* EXERCISE DESCRIPTION:
Resume the mailing-list reply about the union mounts documentation patch, shown below, and continue it from its final line.

* SELECTED EXTRACT:
From mboxrd@z Thu Jan  1 00:00:00 1970
Return-Path: <linux-kernel-owner@vger.kernel.org>
Received: (majordomo@vger.kernel.org) by vger.kernel.org via listexpand
	id S1753801Ab2B0C5K (ORCPT <rfc822;w@1wt.eu>);
	Sun, 26 Feb 2012 21:57:10 -0500
Received: from oproxy6-pub.bluehost.com ([67.222.54.6]:38277 "HELO
	oproxy6-pub.bluehost.com" rhost-flags-OK-OK-OK-OK) by vger.kernel.org
	with SMTP id S1753546Ab2B0C5I (ORCPT
	<rfc822;linux-kernel@vger.kernel.org>);
	Sun, 26 Feb 2012 21:57:08 -0500
Message-ID: <4F4AF106.5050001@xenotime.net>
Date: Sun, 26 Feb 2012 18:57:10 -0800
From: Randy Dunlap <rdunlap@xenotime.net>
User-Agent: Mozilla/5.0 (X11; U; Linux x86_64; en-US; rv:1.9.2.15) Gecko/20110323 Thunderbird/3.1.9
MIME-Version: 1.0
To: David Howells <dhowells@redhat.com>
CC: linux-fsdevel@vger.kernel.org, viro@ZenIV.linux.org.uk,
        valerie.aurora@gmail.com, linux-kernel@vger.kernel.org
Subject: Re: [PATCH 18/73] union-mount: Union mounts documentation [ver #2]
References: <20120221175721.25235.8901.stgit@warthog.procyon.org.uk> <20120221175947.25235.58759.stgit@warthog.procyon.org.uk>
In-Reply-To: <20120221175947.25235.58759.stgit@warthog.procyon.org.uk>
Content-Type: text/plain; charset=ISO-8859-1
Content-Transfer-Encoding: 7bit
X-Identified-User: {1807:box742.bluehost.com:xenotime:xenotime.net} {sentby:smtp auth 50.53.38.135 authed with rdunlap@xenotime.net}
Sender: linux-kernel-owner@vger.kernel.org
List-ID: <linux-kernel.vger.kernel.org>
X-Mailing-List: linux-kernel@vger.kernel.org

On 02/21/2012 09:59 AM, David Howells wrote:

> From: Valerie Aurora <vaurora@redhat.com>
> 
> Document design and implementation of union mounts (a.k.a. writable overlays).
> 
> With corrections from Andreas Gruenbacher <agruen@suse.de>.
> 
> Original-author: Valerie Aurora <vaurora@redhat.com>
> Signed-off-by: David Howells <dhowells@redhat.com>
> ---
> 
>  Documentation/filesystems/union-mounts.txt |  712 ++++++++++++++++++++++++++++
>  1 files changed, 712 insertions(+), 0 deletions(-)
>  create mode 100644 Documentation/filesystems/union-mounts.txt
> 
> diff --git a/Documentation/filesystems/union-mounts.txt b/Documentation/filesystems/union-mounts.txt
> new file mode 100644
> index 0000000..596bfe6
> --- /dev/null
> +++ b/Documentation/filesystems/union-mounts.txt
> @@ -0,0 +1,712 @@
> +Union mounts (a.k.a. writable overlays)

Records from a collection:
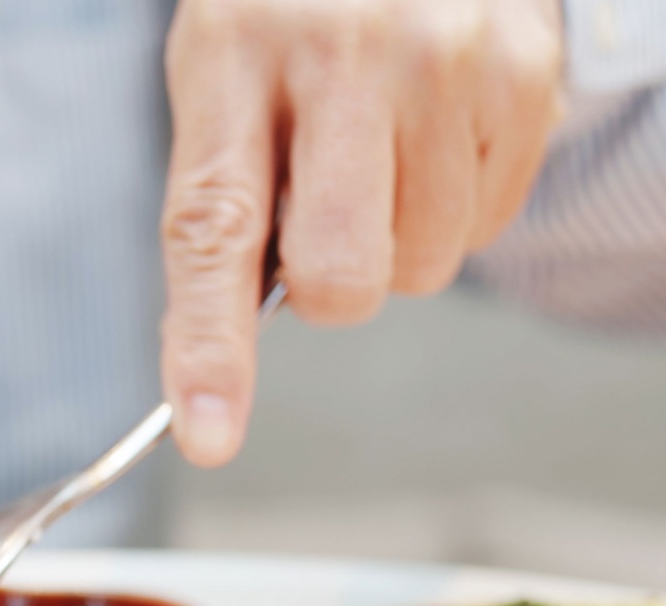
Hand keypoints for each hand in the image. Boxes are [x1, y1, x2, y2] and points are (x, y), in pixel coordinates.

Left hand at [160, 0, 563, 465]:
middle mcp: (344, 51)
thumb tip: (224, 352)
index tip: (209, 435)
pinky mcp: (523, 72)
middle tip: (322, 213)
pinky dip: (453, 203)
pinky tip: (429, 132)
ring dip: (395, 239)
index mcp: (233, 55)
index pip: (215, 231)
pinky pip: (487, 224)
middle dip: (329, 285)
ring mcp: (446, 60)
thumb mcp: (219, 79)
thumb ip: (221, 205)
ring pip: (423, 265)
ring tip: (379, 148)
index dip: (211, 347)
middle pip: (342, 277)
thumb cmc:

* RESULT:
> +=======================================
> +
> +This document describes the architecture and current status of union mounts,
> +also known as writable overlays.
> +
> +In this document:
> + - Overview of union mounts
> + - Terminology
> + - VFS implementation
> + - Locking strategy
> + - VFS/file system interface
> + - Userland interface
> + - NFS interaction
> + - Status
> + - Contributing to union mounts
> +
> +Overview
> +========
> +
> +A union mount layers one read-write file system over one or more read-only file
> +systems, with all writes going to the writable file system.  The namespace of
> +both file systems appears as a combined whole to userland, with files and
> +directories on the writable file system covering up any files or directories
> +with matching pathnames on the read-only file system.  The read-write file
> +system is the "topmost" or "upper" file system and the read-only file systems
> +are the "lower" file systems.  A few use cases:
> +
> +- Root file system on CD with writes saved to hard drive (LiveCD)
> +- Multiple virtual machines with the same starting root file system
> +- Cluster with NFS mounted root on clients
> +
> +Most if not all of these problems could be solved with a COW block device or a


                            problems?  use cases?

> +clustered file system (include NFS mounts).  However, for some use cases,
> +sharing is more efficient and better performing if done at the file system
> +namespace level.  COW block devices only increase their divergence as time goes
> +on, and a fully coherent writable file system is unnecessary synchronization
> +overhead if no other client needs to see the writes.
> +
> +What union mounts are not
> +-------------------------
> +


...


> +
> +Terminology
> +===========
> +


...

> +VFS objects and union mounts
> +----------------------------
> +


...

> +
> +In union mounts, a file system can only be the topmost layer for one union
> +mount.  A file system can be part of multiple union mounts if it is a read-only
> +layer.  So dentries in the read-only layers can be part of multiple unions,
> +while a dentry in the read-write layer can only be part of one unin.


typo:                                                             union.

> +
> +union_dir structure
> +---------------------
> +


...

> +/*
> + * The union_stack structure.  It is an array of struct paths of
> + * directories below the topmost directory in a unioned directory, The


                                                           directory.

> + * topmost dentry has a pointer to this structure.  The topmost dentry
> + * can only be part of one union, so we can reference it from the
> + * dentry, but lower dentries can be part of multiple union stacks.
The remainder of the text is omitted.